LUXURY CAN BE A POTATO AND AN ONION

“Luxury can be a potato and an onion” said chef Francis Mallmann and it resonated with the thinking of Maison Bodega.

“I love opposites! I love contradictions; I think human beings need contradictions. We need opposites. We need to sleep in a five-star hotel and we need to sleep under a tree. The distance and the difference between those two extremes are what makes us happy and what makes us think and what makes us grow. If you only sleep under a tree, it’s quite sad. If you only sleep in a five-star hotel, it’s extremely sad, too. So, I think that we need those contrasts in life – in every way!” - Francis Mallmann

For our most recent selection of vintage and antiques, we explore the the tension between new pieces and storied ones - where spaces feel gathered, not staged, the mature harvest brought inside, candlelight catching on glass and brass. Our perspective is simple, make the useful beautiful without polishing away where it came from.
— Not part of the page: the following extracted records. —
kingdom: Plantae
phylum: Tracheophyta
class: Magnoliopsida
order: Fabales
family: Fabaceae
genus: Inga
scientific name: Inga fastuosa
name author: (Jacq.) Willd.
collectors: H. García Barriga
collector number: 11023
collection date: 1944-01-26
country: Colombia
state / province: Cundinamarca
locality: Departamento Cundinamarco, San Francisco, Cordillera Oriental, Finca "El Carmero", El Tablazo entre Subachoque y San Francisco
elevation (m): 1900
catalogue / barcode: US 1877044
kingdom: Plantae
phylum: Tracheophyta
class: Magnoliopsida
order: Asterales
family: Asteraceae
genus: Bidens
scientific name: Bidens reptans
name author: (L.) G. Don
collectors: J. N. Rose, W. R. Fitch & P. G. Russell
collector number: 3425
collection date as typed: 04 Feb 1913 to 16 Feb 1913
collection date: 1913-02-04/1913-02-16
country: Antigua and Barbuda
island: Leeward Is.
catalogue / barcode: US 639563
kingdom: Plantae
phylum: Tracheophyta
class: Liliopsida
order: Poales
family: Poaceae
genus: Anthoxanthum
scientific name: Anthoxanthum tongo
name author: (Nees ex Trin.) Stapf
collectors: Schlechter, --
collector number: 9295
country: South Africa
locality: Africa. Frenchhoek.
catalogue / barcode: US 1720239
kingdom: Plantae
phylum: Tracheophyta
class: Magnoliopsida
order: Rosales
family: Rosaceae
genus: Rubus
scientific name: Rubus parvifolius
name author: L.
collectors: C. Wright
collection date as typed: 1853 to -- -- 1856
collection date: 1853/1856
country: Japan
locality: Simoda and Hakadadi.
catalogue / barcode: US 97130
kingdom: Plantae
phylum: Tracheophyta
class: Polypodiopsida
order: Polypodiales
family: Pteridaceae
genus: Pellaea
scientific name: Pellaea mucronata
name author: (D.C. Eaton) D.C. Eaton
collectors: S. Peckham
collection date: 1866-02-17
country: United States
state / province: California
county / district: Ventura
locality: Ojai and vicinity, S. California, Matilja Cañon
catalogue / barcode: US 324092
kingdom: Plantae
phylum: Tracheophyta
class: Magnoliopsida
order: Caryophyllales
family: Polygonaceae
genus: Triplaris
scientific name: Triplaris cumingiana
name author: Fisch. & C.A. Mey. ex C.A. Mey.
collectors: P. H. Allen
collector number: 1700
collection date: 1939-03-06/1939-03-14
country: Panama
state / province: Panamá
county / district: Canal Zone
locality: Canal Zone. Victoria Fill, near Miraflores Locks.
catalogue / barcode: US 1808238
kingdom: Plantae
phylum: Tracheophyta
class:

1886 engraving of Parmentier showing potatoes to Louis XVI.

Early in the 1770s Antoine-Augustin Parmentier is supposed to have persuaded Louis XVI to let him plant a field of potatoes just outside Paris. Parmentier posted ostentatious "guards" to protect the crop. The curiosity of the Parisians was aroused and the field was plundered with the result that it became chic to grow potatoes.

Parmentier compounded the potato's new reputation by giving a court dinner at which every course included tubers. He even persuaded Marie Antoinette to wear potato flowers in her hair.

Potato flower. Engraving in Petit Journal, March 1901.

Photograph of a statue dedicated to Parmentier, image c. 1914

Parmentier's highly developed marketing skills mean that now many classic French dishes are prefixed by his name and if you see Parmentier on a menu it means potato.

Potatoes are left on Parmentier’s grave to this day.